Heinemann is grateful for the opportunity to learn from her peers.
“Every time I’m in a meeting,” she said, “I learn so much. Things I didn’t even know existed. It’s just crazy.”
Looking ahead, Heinemann’s Ph.D. research will leverage her technical CS background to merge graphics, visualization, and large-scale data optimization.
“I’m hoping to look at the combination of how HPC and scientific visualization work together,” she said. “Instead of doing scientific visualization of HPC, I want to go the other way and use HPC for scientific visualization. One step further is adding a level of interactivity through virtual and augmented reality, seeing how that could enable scientific discoveries, and looking at things that you might not have known were inside your data.”
In addition to her own responsibilities as a student, Heinemann gives back to her community from the other side of the classroom. She is an instructor for the Champaign-Urbana chapter of Girls Who Code, a program designed to introduce middle school and high school girls to computer programming.
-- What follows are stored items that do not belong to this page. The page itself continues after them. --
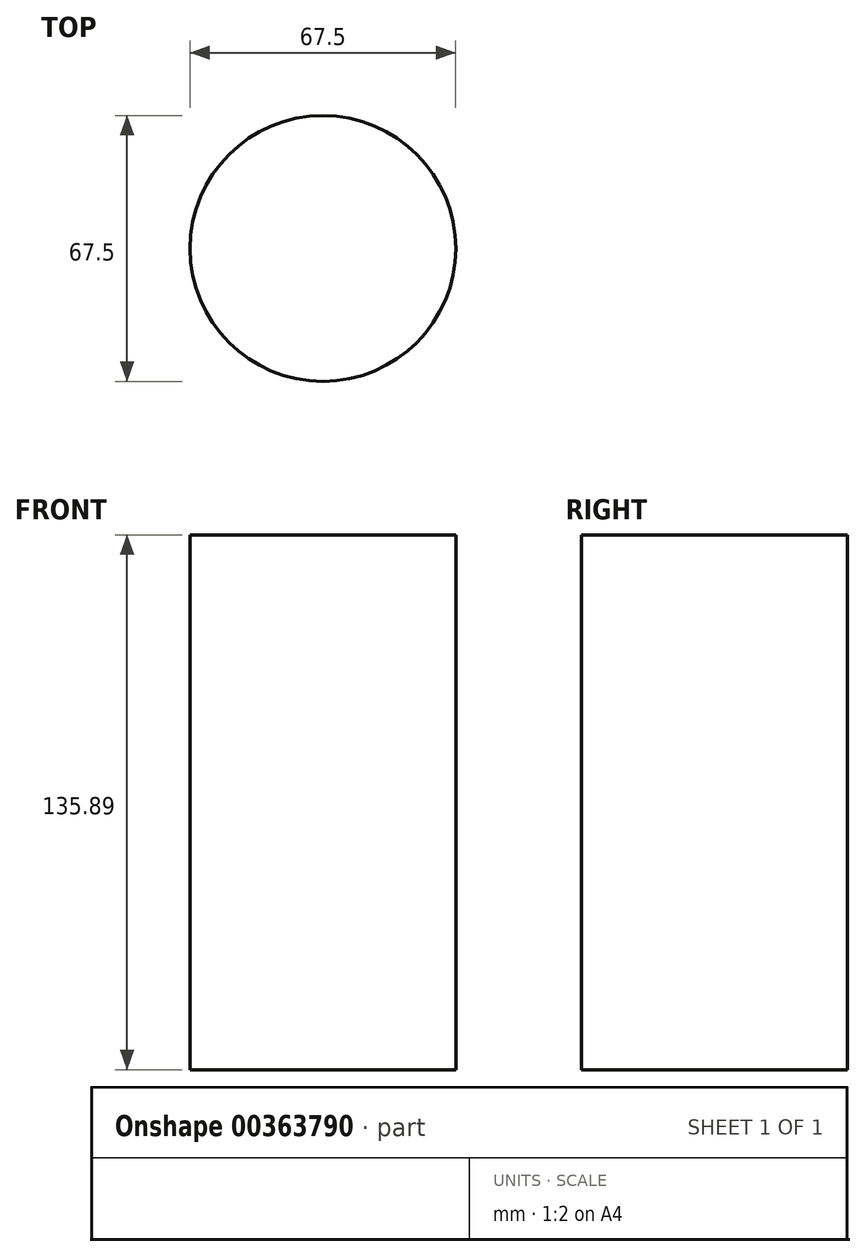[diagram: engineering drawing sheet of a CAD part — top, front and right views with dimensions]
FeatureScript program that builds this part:
annotation { "Feature Type Name" : "Feature", "Feature Type Description" : "" }
export const myFeature = defineFeature(function(context is Context, id is Id, definition is map)
    precondition{}
    {
        {
            var Q0;
            Q0=qCreatedBy(makeId("Top.planeOp"),FACE);
            var sketch = newSketch(context, id + "F0", { "sketchPlane" : qUnion([Q0])});
            skCircle(sketch, "E0", {"center": v(-2.6, 0) * mm, "radius": 33.75 * mm});
            skSolve(sketch);
        }
        {
            var Q0;
            Q0=makeQuery(id+"F0.imprint","IMPRINT",FACE,{"disambiguationData":[TD([[makeQuery(id+"F0.imprint","IMPRINT",EDGE,{"derivedFrom":sQuery(id+"F0.wireOp",EDGE,"E0")}),1.0]])]});
            extrude(context, id + "F1", {"entities" : qUnion([Q0]), "depth" : 27.18 * mm});
        }
        {
            var Q0;
            Q0=makeQuery(id+"F1.opExtrude","CAP_FACE",FACE,{"disambiguationData":[OSD([sQuery(id+"F0.wireOp",EDGE,"E0")])],"isStart":false});
            extrude(context, id + "F2", {"entities" : qUnion([Q0]), "operationType" : NewBodyOperationType.ADD, "oppositeDirection" : true, "depth" : 135.89 * mm});
        }
    });
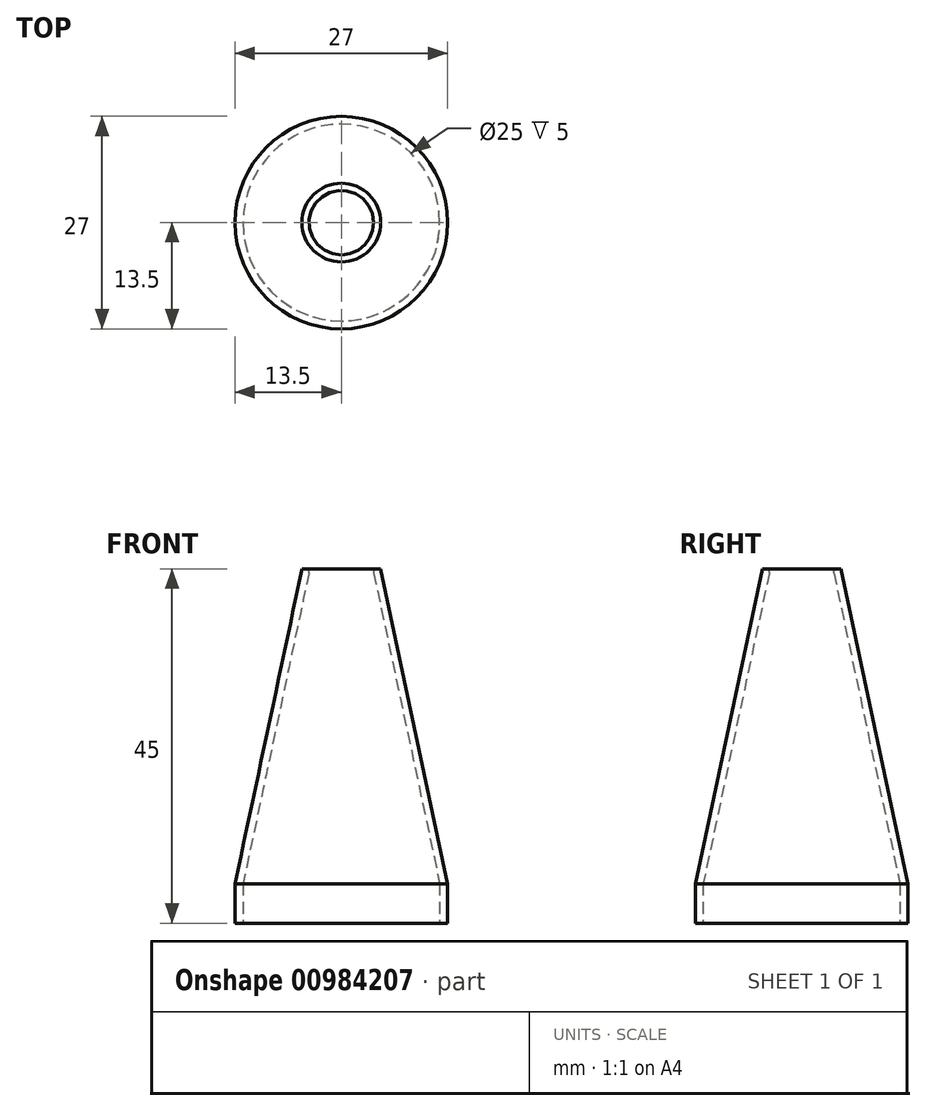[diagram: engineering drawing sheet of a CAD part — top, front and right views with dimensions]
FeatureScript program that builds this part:
annotation { "Feature Type Name" : "Feature", "Feature Type Description" : "" }
export const myFeature = defineFeature(function(context is Context, id is Id, definition is map)
    precondition{}
    {
        {
            var Q0;
            Q0=qCreatedBy(makeId("Top.planeOp"),FACE);
            var sketch = newSketch(context, id + "F0", { "sketchPlane" : qUnion([Q0])});
            skCircle(sketch, "E0", {"center": v(0, 0) * mm, "radius": 12.5 * mm});
            skCircle(sketch, "E1.0", {"center": v(0, 0) * mm, "radius": 13.5 * mm});
            skSolve(sketch);
        }
        {
            var Q0;
            Q0=qCreatedBy(makeId("Top.planeOp"),FACE);
            cPlane(context, id + "F1", {"entities" : qUnion([Q0]), "cplaneType" : CPlaneType.OFFSET, "offset" : 45 * mm, "width" : 150 * mm, "height" : 150 * mm});
        }
        {
            var Q0;
            Q0=makeQuery(id+"F0.imprint","IMPRINT",FACE,{"disambiguationData":[TD([[makeQuery(id+"F0.imprint","IMPRINT",EDGE,{"derivedFrom":sQuery(id+"F0.wireOp",EDGE,"E0")}),-1.0]])]});
            extrude(context, id + "F2", {"entities" : qUnion([Q0]), "depth" : 5 * mm, "offsetDistance" : 25 * mm});
        }
        {
            var Q0;
            Q0=qCreatedBy(id+"F1.planeOp",FACE);
            var sketch = newSketch(context, id + "F3", { "sketchPlane" : qUnion([Q0])});
            skCircle(sketch, "E2", {"center": v(0, 0) * mm, "radius": 4 * mm});
            skCircle(sketch, "E3.0", {"center": v(0, 0) * mm, "radius": 5 * mm});
            skSolve(sketch);
        }
        {
            var Q0;
            Q0=qCreatedBy(makeId("Front.planeOp"),FACE);
            var sketch = newSketch(context, id + "F4", { "sketchPlane" : qUnion([Q0])});
            skLineSegment(sketch, "E4.0", {"start": v(-5, 45) * mm, "end": v(5, 45) * mm});
            skLineSegment(sketch, "E5.0", {"start": v(-13.5, 5) * mm, "end": v(13.5, 5) * mm});
            skLineSegment(sketch, "E6.0", {"start": v(-12.5, 5) * mm, "end": v(12.5, 5) * mm});
            skLineSegment(sketch, "E7.0", {"start": v(-4, 45) * mm, "end": v(4, 45) * mm});
            skLineSegment(sketch, "E8", {"start": v(-5, 45) * mm, "end": v(-13.5, 5) * mm});
            skLineSegment(sketch, "E9", {"start": v(-12.5, 5) * mm, "end": v(-4, 45) * mm});
            skSolve(sketch);
        }
        {
            var Q0;
            {var subQ0=sQuery(id+"F4.wireOp",EDGE,"E8");Q0=makeQuery(id+"F4.imprint","IMPRINT",FACE,{"disambiguationData":[TD([[makeQuery(id+"F4.imprint","IMPRINT",EDGE,{"derivedFrom":subQ0}),1.0]])]});}
            var Q1;
            Q1=sQuery(id+"F3.wireOp",EDGE,"E2");
            revolve(context, id + "F5", {"operationType" : NewBodyOperationType.ADD, "surfaceOperationType" : NewSurfaceOperationType.NEW, "entities" : qUnion([Q0]), "axis" : qUnion([Q1]), "revolveType" : RevolveType.FULL});
        }
        {
            var Q0;
            Q0=makeQuery(id+"F5.opRevolve","SWEPT_EDGE",EDGE,{"disambiguationData":[OSD([sQuery(id+"F4.wireOp",EDGE,"E4.0"),sQuery(id+"F4.wireOp",EDGE,"E9")])]});
            fillet(context, id + "F6", {"entities" : qUnion([Q0]), "radius" : 0.4 * mm, "tangentPropagation" : true, "allowEdgeOverflow" : false});
        }
    });
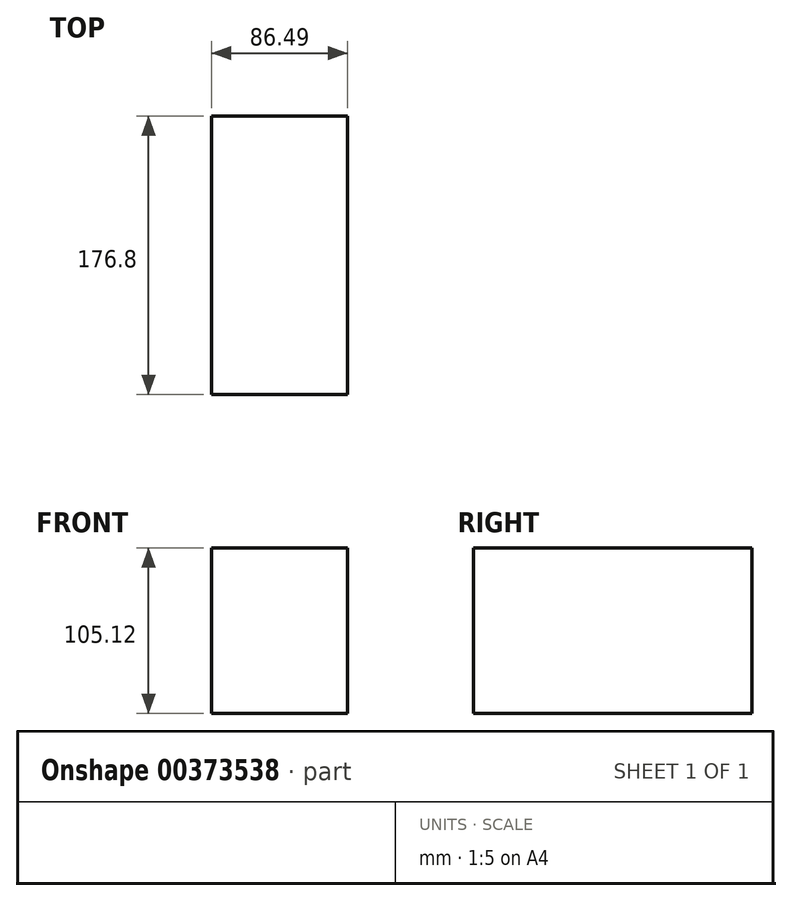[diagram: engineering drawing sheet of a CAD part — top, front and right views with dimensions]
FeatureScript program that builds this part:
annotation { "Feature Type Name" : "Feature", "Feature Type Description" : "" }
export const myFeature = defineFeature(function(context is Context, id is Id, definition is map)
    precondition{}
    {
        {
            var Q0;
            Q0=qCreatedBy(makeId("Front.planeOp"),FACE);
            var sketch = newSketch(context, id + "F0", { "sketchPlane" : qUnion([Q0])});
            skLineSegment(sketch, "E0.bottom", {"start": v(-41.12, 42.03) * mm, "end": v(45.37, 42.03) * mm});
            skLineSegment(sketch, "E0.top", {"start": v(-41.12, -38.09) * mm, "end": v(45.37, -38.09) * mm});
            skLineSegment(sketch, "E0.left", {"start": v(-41.12, 42.03) * mm, "end": v(-41.12, -38.09) * mm});
            skLineSegment(sketch, "E0.right", {"start": v(45.37, 42.03) * mm, "end": v(45.37, -38.09) * mm});
            skSolve(sketch);
        }
        {
            var Q0;
            Q0 = qSketchRegion(id + "F0", true);
            extrude(context, id + "F1", {"entities" : qUnion([Q0]), "depth" : 95.8 * mm});
        }
        {
            var Q0;
            Q0=makeQuery(id+"F1.opExtrude","SWEPT_FACE",FACE,{"disambiguationData":[OSD([sQuery(id+"F0.wireOp",EDGE,"E0.bottom")])]});
            extrude(context, id + "F2", {"entities" : qUnion([Q0]), "operationType" : NewBodyOperationType.ADD, "depth" : 25 * mm});
        }
        {
            var Q0;
            {var subQ0=sQuery(id+"F0.wireOp",EDGE,"E0.bottom");Q0=makeQuery(id+"F2.boolean.opBoolean","MERGE",FACE,{"derivedFrom":[makeQuery(id+"F1.opExtrude","CAP_FACE",FACE,{"disambiguationData":[OSD([subQ0,sQuery(id+"F0.wireOp",EDGE,"E0.top"),sQuery(id+"F0.wireOp",EDGE,"E0.left"),sQuery(id+"F0.wireOp",EDGE,"E0.right")])],"isStart":false}),makeQuery(id+"F2.opExtrude","SWEPT_FACE",FACE,{"disambiguationData":[OSD([subQ0]),TDD([makeQuery(id+"F1.opExtrude","CAP_EDGE",EDGE,{"disambiguationData":[OSD([subQ0])],"isStart":false})])]})]});}
            extrude(context, id + "F3", {"entities" : qUnion([Q0]), "operationType" : NewBodyOperationType.ADD, "depth" : 81 * mm});
        }
    });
Heinemann is also an instructor with the Blue Waters Student Internship Program and appreciates the opportunity to give back to the program that was so instrumental in shaping her own life.
“Most people might see it as a job, but I see it as my career, my job, my hobbies, what I do in my free time,” she said.
Though time-consuming, Heinemann is willing to give her all in pursuit of a passion she finds both challenging and rewarding.
“I knew what I signed up for,” Heinemann said confidently, “and I love what I do.”